An exact copy of the entries is needed, with every line included.

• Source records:
"""
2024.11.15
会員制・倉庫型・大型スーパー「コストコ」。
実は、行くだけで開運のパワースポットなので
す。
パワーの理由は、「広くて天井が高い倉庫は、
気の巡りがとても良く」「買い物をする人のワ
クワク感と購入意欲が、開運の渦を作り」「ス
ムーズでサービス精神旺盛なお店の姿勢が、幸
"""
• Answer section:
2024.11.15
会員制・倉庫型・大型スーパー「コストコ」。
実は、行くだけで開運のパワースポットなので
す。
パワーの理由は、「広くて天井が高い倉庫は、
気の巡りがとても良く」「買い物をする人のワ
クワク感と購入意欲が、開運の渦を作り」「ス
ムーズでサービス精神旺盛なお店の姿勢が、幸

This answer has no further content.